"Sharing writing successes - and rookie mistakes - since 2006"

Tuesday, October 10, 2006

How to manage a cast of thousands (no, really!)

I am that breed of writer who needs to know what is going on at all times, like a director of a film with a cast of thousands. The current project is, (like The Secret War), a bit of an epic, and like most epics the cast list is oh so long. When I go into writing a first draft I’m always armed with a piece of paper to jot down the names of the main characters, the supporting roles and those characters I foresee appearing later in the book; and this current project is no different. I began The Burning Sands of Time with a cast list of around twenty main and supporting characters. Yet, as I reach the final chapter and epilogue, I’ve discovered this list has swelled to around seventy. Quite a few characters then.
The only explanation I can find for this is:

The Aliens effect

So what is the “Aliens” effect? Well, it’s based on the film by James Cameron, and to some degree the novelisation by Alan Dean Foster. For the uninitiated (and how could you be? Aliens is a fantastic film – by far, Cameron’s best, and not simply a war/sci-fi/horror/action film at all…) it follows a company of marines in the future who discover the fate of a colony of terra-formers on another planet. A planet that happens to be infested by very resilient aliens. Kinda like giant cockroaches from Hell. Anyway, these marines each have their own names, and probably, motivations, yet only half of them have any real screen-time. Despite that, their absence would have been sorely felt as these characters are “shreddies”. Not pieces of hard bran than takes eons to go soft in a bowl of milk, but characters that are built up in the background before being picked off one by one, usually by some nasty horror.
The “shreddy” is a tool to suggest the main characters is in much peril, while prompting an emotional response from the viewer or reader who are investing their time and feelings into a character who, sometimes unexpectedly, meets a sticky end.

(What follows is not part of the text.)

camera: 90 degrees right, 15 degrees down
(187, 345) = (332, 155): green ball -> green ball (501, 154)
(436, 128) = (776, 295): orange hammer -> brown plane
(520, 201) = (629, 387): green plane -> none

Aliens has its “shreddies”, and the novelisation by Alan Dean Foster manages to develop the “shreddy” into a rounded character not glimpsed briefly as in the film, but offered a “life”. And that’s what I’ve discovered with writing The Burning Sands of Time. But instead of a dozen or so “living shreddies”, the epic nature of the book has delivered around fifty potential characters all doomed to die (often spectacularly), with individual motivations, mannerisms and fates, and so the character list has fallen off the page.

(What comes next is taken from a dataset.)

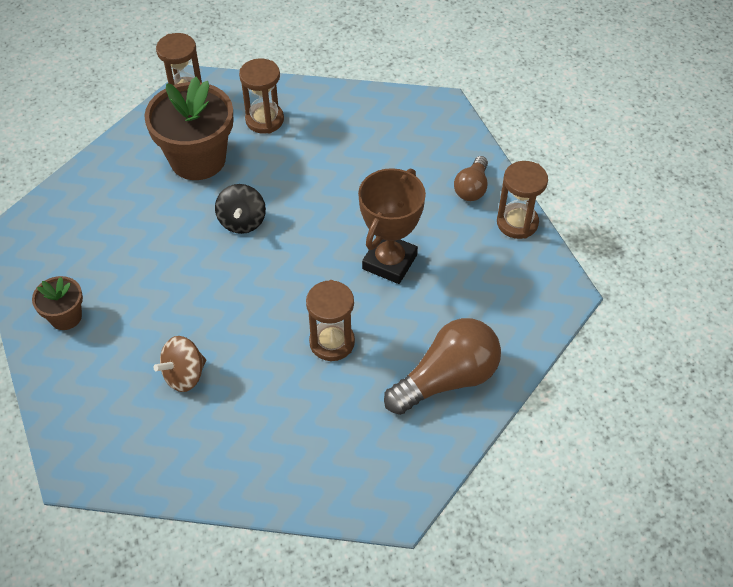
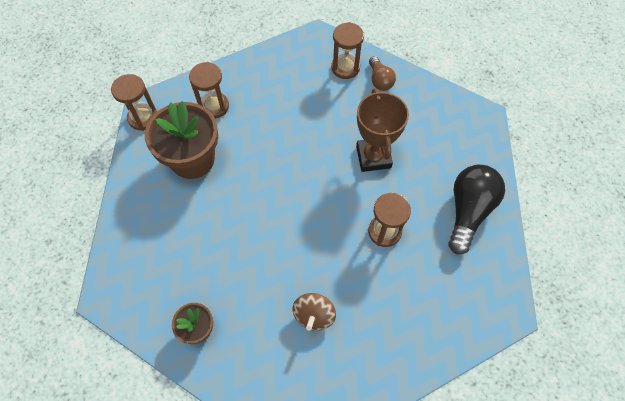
camera: 35 degrees left, 10 degrees up
(242, 221) = (260, 185): black spinning top -> none
(447, 379) = (468, 211): brown light bulb -> black light bulb
(517, 223) = (423, 88): brown hourglass -> brown hourglass (345, 68)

Shreddies and the economy of words

Some writers might argue this is too many, and I suppose it’s because I am sentimental that there are high numbers of “shreddies” in my new book, but I have an excuse…
In the new book, we are following a company of forty monks of the Church through an adventure that is pretty “perilous”. They have to contend with rampaging Egyptian militias, vampyres, dehydration and finally a sect of warrior guardians called the Rassis, who really kick-arse. And like the camaraderie of fighting in a war, or any struggle for that matter, I have become attached to each monk along that journey; I know all their names; their character traits etc. I also know that most will undoubtedly die before the end of the book, and each time one falls I feel their loss.
And that’s not a bad thing, because if I can convey that feeling to the reader, then they’ll feel it too. It does mean that tragedy strikes almost every chapter, sometimes on an individual scale, sometimes on a terrible scale as in the penultimate battle in chapter 23, yet again knowing these forty monks as well as I do, means they’re not killed on a whim, but fall because they were fated to. And they do so with everyone watching.
In other words, they will not be forgotten which I suppose is a point of the book: the idea of sacrifice for a greater cause and what that means.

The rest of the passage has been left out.